- The Washington Times - Tuesday, March 2, 2004


The Bush administration’s top Supreme Court lawyer sat at his home computer over the weekend and tried a little experiment he says illustrates the need for a law protecting children from online smut.

Type in the words, “free porn” on an Internet search engine, and you get a list of more than 6 million Web sites, Solicitor General Theodore Olson told the Supreme Court yesterday.

“I didn’t have time to go all the way through those sites,” Mr. Olson said as the justices and courtroom spectators laughed.

The justices were taking their third crack at the difficult question of how to protect Web-surfing children from smut that adults can legally see and buy.

The justices struck down the first version of a child-protection law passed in 1996, during the Clinton administration, and refused to sign off on a replacement law passed two years later. That law has never taken effect, and is now before the justices for a second time after the court sent it back to lower courts for review.

Internet porn is “persistent and unavoidable,” Mr.

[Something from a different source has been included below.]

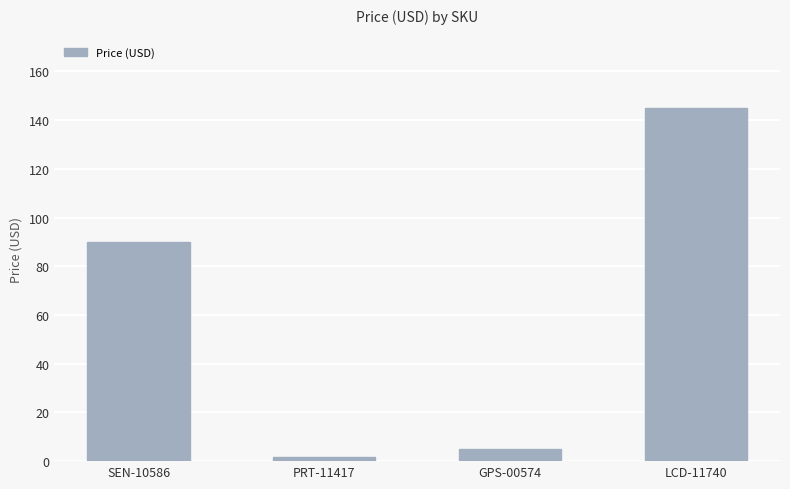

Is it true that the value at GPS-00574 is 5.0?

True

Olson told the court, and government has a strong interest in shielding teenagers and younger children from it.

Free pornography is easy to find online, placed there as a hook to lure paying customers, the Bush administration and its backers argue. Minors can find that free material as easily as adults, although it would be illegal for a store owner to sell them a paper copy of a magazine that shows the same images.

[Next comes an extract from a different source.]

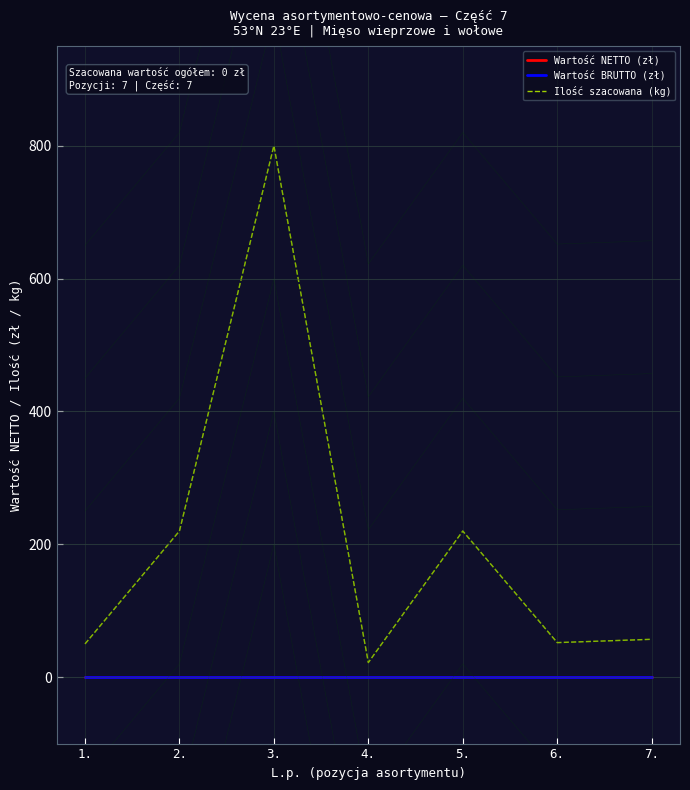

Is it true that Wartość BRUTTO (zł) equals 0 at 6.?

True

Many porn sites try to limit access to adults, with varying success.

The 1998 Child Online Protection Act (COPA) would make it a crime for commercial Web sites to knowingly place material that is “harmful to minors” within their unrestricted reach.

COPA could mean six months in jail and $50,000 in fines for first-time violators and additional fines for repeat offenders. It is on hold pending court challenges.

The American Civil Liberties Union (ACLU) claims the law violates the First Amendment guarantee of free speech. The ACLU challenged the law on behalf of online bookstores, artists and others, including operators of Web sites that offer explicit how-to sex advice or health information.

The 3rd U.S. Circuit Court of Appeals first ruled the law unconstitutional on grounds that it allowed Internet content to be judged by “contemporary community standards.” Given the widespread availability of the Internet, the appellate court said, the law would force every site to abide by the most restrictive community’s standards.

In its first look at COPA, the Supreme Court delivered a partial victory to the government by ruling that the community standards issue alone did not make the law unconstitutional.

The justices then sent the case back for a fuller examination of the other free-speech objections raised by the ACLU.

The Philadelphia-based federal appeals court then struck down the law a second time, on much broader grounds.

The law was unconstitutional censorship when it was passed and is both unconstitutional and unnecessary now, the ACLU argued in a court filing. It ignores other, potentially effective tools to protect children, such as filtering software, the ACLU said.